» **EXCERPT**:
--------------------

Conversely, the Internet search assumes that the paper must be compared against all possible sources on the open Web. As mentioned above, such a search can theoretically be performed on the school side or outsourced to a company that specializes in plagiarism detection. Performing such a search would require schools to maintain a web crawler similar to the ones used by major search engines. Thus this option is cost-prohibitive for most schools. Outsourcing, the second option, can be done in two major ways: outsourcing the whole process or outsourcing the most data-intensive parts of it. An overview of these approaches is displayed in Figure 1. There are two important points that should be highlighted here: (1) the complete student submission is transmitted to the PDS and (2) the PDS retains a copy of the document to use for comparison to other submissions in the future.

Figure 2 illustrates how information flows in the case of complete outsourcing: It starts with a student submission on the left side and ends with two similarity reports after passing through the university side. Such an approach is used by major players in the PDS market, such as iParadigms LLC, with its well-known Turnitin® service (http://www.turnitin.com/), and BlackBoard’s SafeAssign (http://safeassign.com/).

The second way is to outsource the most difficult part of the detection process: the global search for candidate sources—documents that may be similar to the suspicious submission. In other words, this part of the process should narrow down the scope of the search from the tens of billions of documents available on the Web to just dozens of documents. As Figure 1b shows, the university portal in this case has to perform the detailed comparison, but it is not as intensive as a complete Internet search. Many smaller scale companies utilize public search engines to perform such searches. Crot, one example, utilizes a global search API from Microsoft’s Bing search engine to perform this kind of selection. It uses a sliding window x words in length, thus sending to the search engine all the phrases from the document that have been formed by this sliding window and in doing so performs a very exhaustive search (Butakov & Shcherbinin, 2009).

--------------------

» **ENTRIES PROVIDED**:
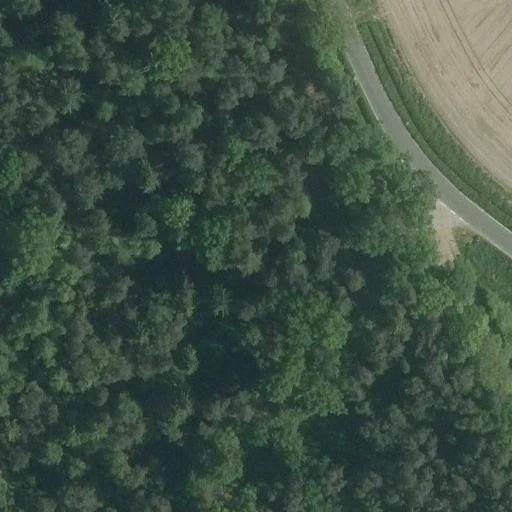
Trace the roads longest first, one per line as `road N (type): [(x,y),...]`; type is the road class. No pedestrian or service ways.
road 1 (unclassified): [(207,511),(435,188)]
road 2 (secondary): [(435,188),(394,128),(339,0)]
road 3 (track): [(435,188),(511,383)]
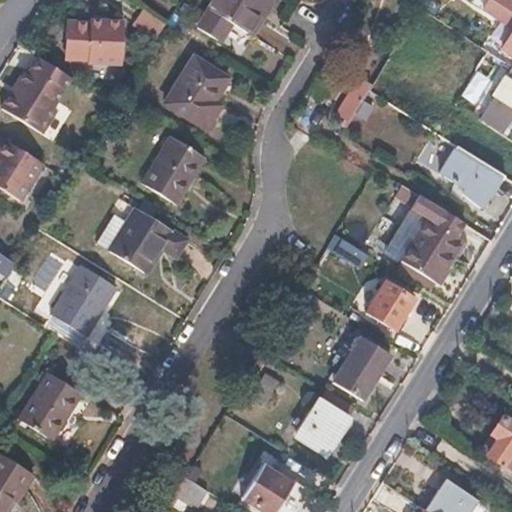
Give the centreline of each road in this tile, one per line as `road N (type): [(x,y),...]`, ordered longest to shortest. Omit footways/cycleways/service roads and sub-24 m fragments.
road 1 (residential): [(93,511),(278,216),(269,131),(328,25)]
road 2 (residential): [(511,239),(344,511)]
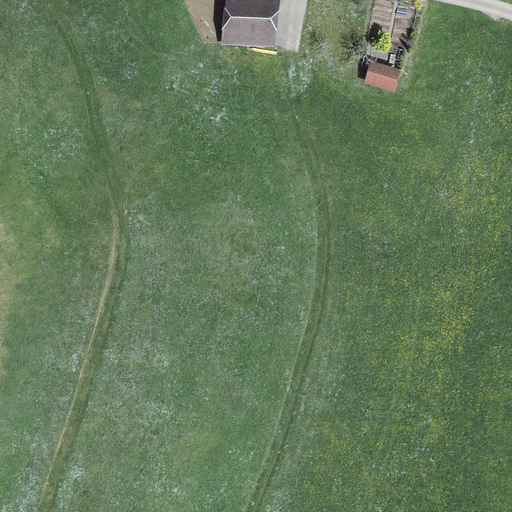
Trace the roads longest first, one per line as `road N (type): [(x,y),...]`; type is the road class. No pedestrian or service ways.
road 1 (track): [(50,0),(71,40),(119,193),(127,247),(42,511)]
road 2 (track): [(292,0),(289,80),(320,199),(320,287),(251,511)]
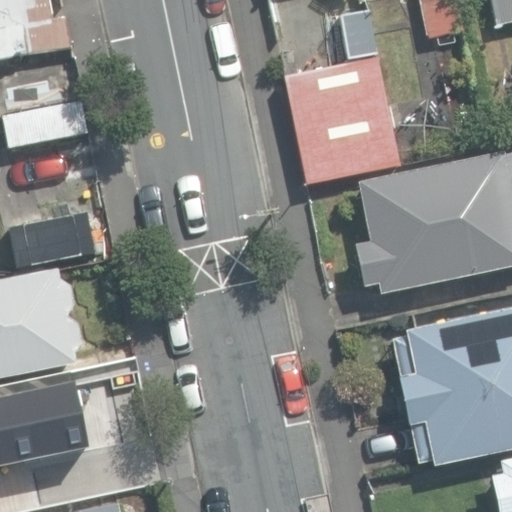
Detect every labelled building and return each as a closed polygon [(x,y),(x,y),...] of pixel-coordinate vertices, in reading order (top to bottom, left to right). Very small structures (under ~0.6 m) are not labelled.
[(0,0),(0,61),(72,47),(65,16),(51,19),(47,0),(0,0)] [(418,0),(427,37),(462,30),(455,0),(418,0)] [(511,0),(491,0),(496,26),(511,22),(511,0)] [(339,15),(346,61),(374,55),(368,11),(339,15)] [(283,77),(306,185),(400,165),(377,57),(283,77)] [(378,284),(381,294),(511,267),(511,152),(358,184),(369,242),(354,245),(363,287),(378,284)] [(4,231),(11,268),(78,255),(71,218),(4,231)] [(0,374),(75,360),(75,351),(81,340),(78,323),(66,314),(73,303),(71,284),(61,278),(58,268),(0,279),(0,374)] [(433,459),(434,464),(511,449),(511,309),(405,330),(407,337),(392,340),(416,462),(433,459)] [(0,479),(96,460),(77,366),(0,382),(0,479)] [(511,511),(511,458),(499,461),(501,472),(490,474),(497,511),(511,511)] [(50,478),(3,488),(8,511),(40,511),(57,508),(50,478)] [(123,511),(122,503),(68,511),(123,511)]
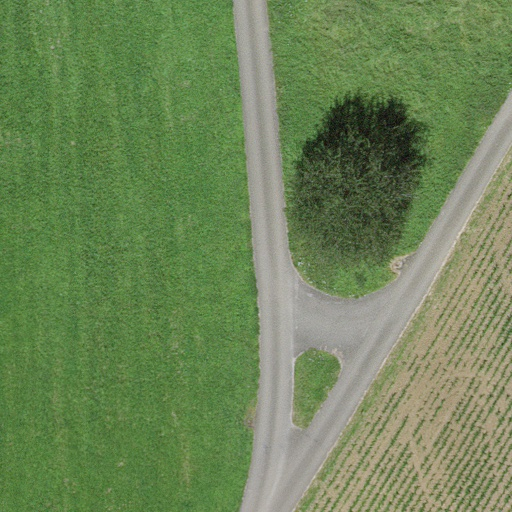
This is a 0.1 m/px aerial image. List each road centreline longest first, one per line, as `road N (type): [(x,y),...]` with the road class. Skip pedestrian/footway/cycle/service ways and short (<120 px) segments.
road 1 (unclassified): [(278,511),(281,321),(253,0)]
road 2 (track): [(284,511),(511,137)]
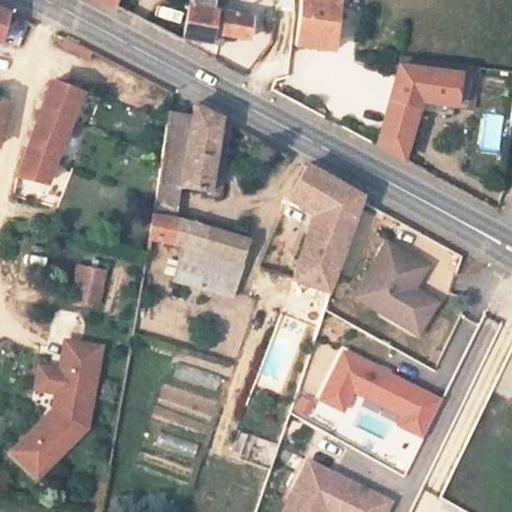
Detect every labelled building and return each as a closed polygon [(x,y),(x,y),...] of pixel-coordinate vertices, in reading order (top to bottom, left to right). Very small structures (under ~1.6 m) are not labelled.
[(99,0),(121,11),(125,0),(99,0)] [(189,0),(181,41),(209,42),(213,30),(250,38),(255,16),(215,7),(216,0),(189,0)] [(304,0),(295,46),(337,52),(347,0),(304,0)] [(0,38),(8,13),(0,10),(0,38)] [(59,34),(54,44),(88,59),(93,49),(59,34)] [(382,143),(411,158),(418,99),(448,105),(454,69),(396,61),(382,143)] [(81,95),(50,84),(18,174),(46,184),(81,95)] [(223,123),(193,107),(192,115),(170,110),(156,184),(179,188),(210,194),(223,123)] [(363,196),(306,166),(289,196),(314,211),(293,277),(329,290),(363,196)] [(156,184),(151,213),(175,217),(179,188),(156,184)] [(175,280),(231,297),(249,242),(195,219),(175,217),(151,213),(146,238),(184,247),(175,280)] [(413,290),(428,266),(390,242),(366,281),(394,298),(385,313),(420,335),(438,305),(413,290)] [(73,305),(96,310),(104,271),(81,266),(73,305)] [(394,298),(366,281),(357,296),(385,313),(394,298)] [(101,347),(70,340),(64,369),(59,368),(55,393),(52,409),(11,451),(38,476),(86,425),(101,347)] [(416,387),(343,349),(319,397),(342,409),(352,389),(358,376),(370,382),(363,395),(401,414),(396,423),(421,436),(439,401),(415,388),(416,387)] [(182,363),(177,376),(216,389),(220,376),(182,363)] [(59,368),(38,364),(34,388),(55,393),(59,368)] [(363,395),(370,382),(358,376),(352,389),(363,395)] [(299,395),(293,410),(308,417),(315,401),(299,395)] [(384,511),(389,502),(308,460),(290,495),(301,501),(295,511),(384,511)] [(295,511),(301,501),(290,495),(281,511),(295,511)]
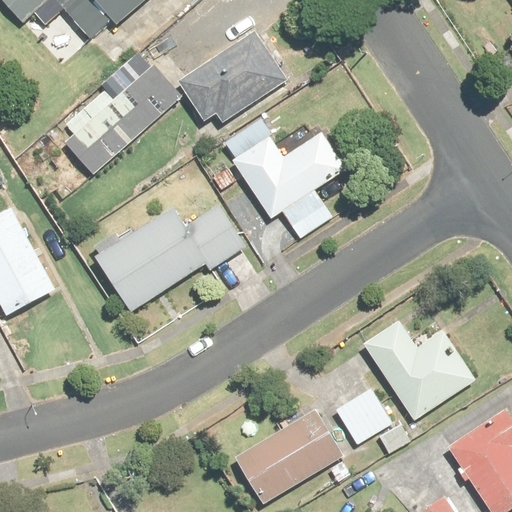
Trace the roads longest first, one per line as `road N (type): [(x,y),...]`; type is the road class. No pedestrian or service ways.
road 1 (residential): [(0,442),(167,390),(502,183)]
road 2 (residential): [(379,0),(502,183)]
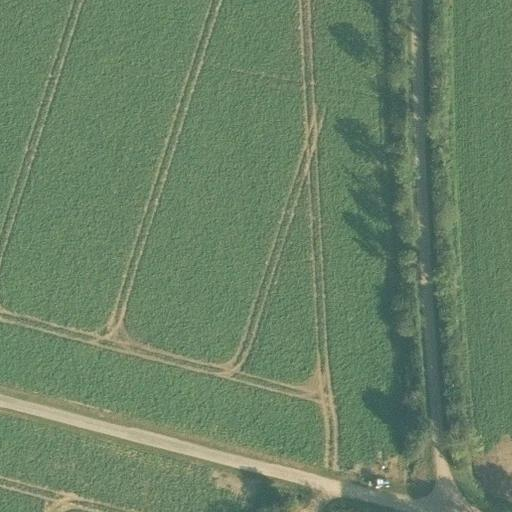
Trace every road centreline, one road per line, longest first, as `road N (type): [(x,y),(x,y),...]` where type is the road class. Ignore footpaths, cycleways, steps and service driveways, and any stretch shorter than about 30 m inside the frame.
road 1 (unclassified): [(442,511),(415,0)]
road 2 (unclassified): [(436,511),(0,400)]
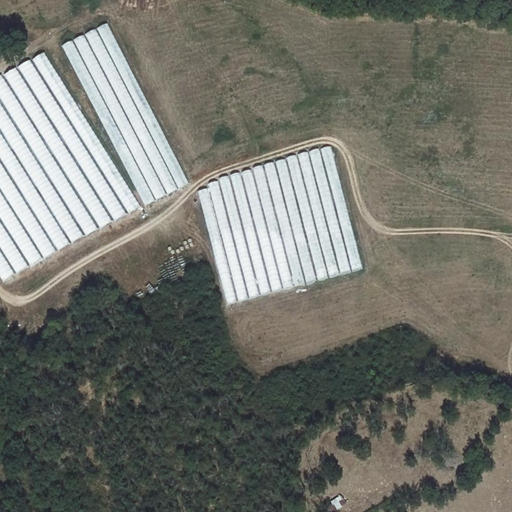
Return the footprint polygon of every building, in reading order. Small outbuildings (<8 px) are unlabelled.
[(96,29),(179,188),(189,183),(106,24),(96,29)] [(85,35),(167,194),(177,189),(95,30),(85,35)] [(73,41),(156,200),(166,195),(84,35),(73,41)] [(62,46),(145,205),(155,200),(72,41),(62,46)] [(43,52),(31,60),(127,213),(139,206),(43,52)] [(29,58),(18,66),(114,219),(125,212),(29,58)] [(16,67),(4,74),(100,228),(112,221),(16,67)] [(1,75),(0,75),(0,98),(86,236),(98,229),(1,75)] [(0,103),(0,127),(73,241),(84,234),(0,103)] [(0,133),(0,158),(58,250),(70,244),(0,133)] [(330,147),(321,149),(353,271),(362,269),(330,147)] [(318,150),(309,152),(341,274),(350,272),(318,150)] [(307,153),(298,155),(330,277),(339,275),(307,153)] [(296,156),(287,158),(318,280),(327,277),(296,156)] [(285,159),(276,162),(307,283),(316,280),(285,159)] [(0,162),(0,187),(44,257),(56,250),(0,162)] [(273,162),(264,165),(295,286),(304,283),(273,162)] [(262,165),(253,168),(284,289),(293,286),(262,165)] [(251,170),(241,172),(272,291),(281,288),(251,170)] [(239,173),(230,175),(261,294),(270,291),(239,173)] [(229,176),(219,178),(249,297),(259,295),(229,176)] [(208,185),(238,301),(248,298),(218,182),(208,185)] [(198,191),(227,304),(237,301),(207,189),(198,191)] [(0,191),(0,217),(30,265),(42,258),(0,191)] [(0,245),(17,272),(28,265),(0,221),(0,245)] [(0,277),(3,282),(15,274),(0,249),(0,277)]
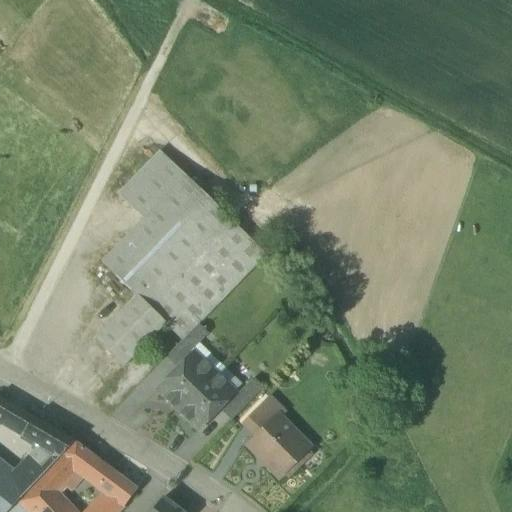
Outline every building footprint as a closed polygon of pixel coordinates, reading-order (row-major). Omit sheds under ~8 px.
[(158,154),(117,197),(143,221),(184,179),(158,154)] [(143,221),(101,265),(135,298),(94,341),(122,369),(164,326),(181,342),(264,256),(184,179),(143,221)] [(196,327),(166,358),(175,368),(206,336),(196,327)] [(193,355),(158,391),(178,411),(213,375),(193,355)] [(213,375),(178,411),(198,430),(233,395),(213,375)] [(251,381),(221,412),(230,422),(261,390),(251,381)] [(0,401),(0,424),(23,438),(34,421),(0,401)] [(268,401),(242,426),(255,439),(277,418),(278,419),(282,415),(268,401)] [(255,439),(246,448),(277,481),(288,471),(294,471),(301,464),(301,457),(291,446),(298,440),(278,419),(277,418),(255,439)] [(75,446),(34,421),(23,438),(20,441),(37,451),(58,463),(75,446)] [(96,463),(75,446),(58,463),(40,482),(54,493),(72,474),(82,480),(96,463)] [(58,463),(37,451),(5,480),(17,489),(22,485),(31,491),(40,482),(58,463)] [(134,492),(96,463),(82,480),(104,495),(87,511),(116,511),(121,507),(134,492)] [(5,480),(0,475),(0,511),(8,511),(18,504),(31,491),(22,485),(17,489),(5,480)] [(72,511),(54,493),(40,482),(31,491),(18,504),(25,511),(72,511)] [(178,511),(161,499),(151,511),(178,511)]
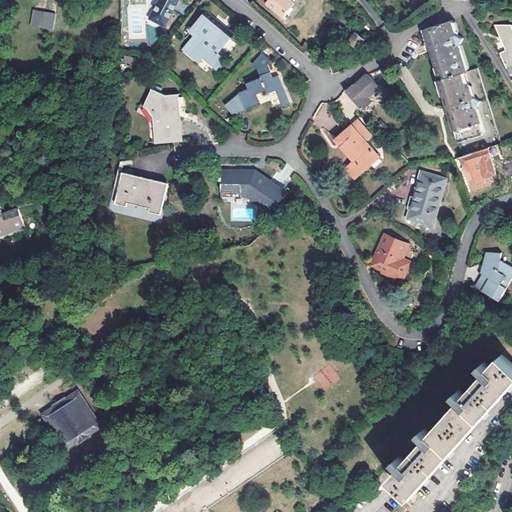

--------------------

» **WHAT TO DO**:
Please update the plagiarism detection excerpt, giving everything from "Conversely, the Internet" down to "in the future." with "web crawler" changed to "site indexer". Base your answers solely on the plagiarism detection excerpt.

» **EXERCISE RESPONSE**:
Conversely, the Internet search assumes that the paper must be compared against all possible sources on the open Web. As mentioned above, such a search can theoretically be performed on the school side or outsourced to a company that specializes in plagiarism detection. Performing such a search would require schools to maintain a site indexer similar to the ones used by major search engines. Thus this option is cost-prohibitive for most schools. Outsourcing, the second option, can be done in two major ways: outsourcing the whole process or outsourcing the most data-intensive parts of it. An overview of these approaches is displayed in Figure 1. There are two important points that should be highlighted here: (1) the complete student submission is transmitted to the PDS and (2) the PDS retains a copy of the document to use for comparison to other submissions in the future.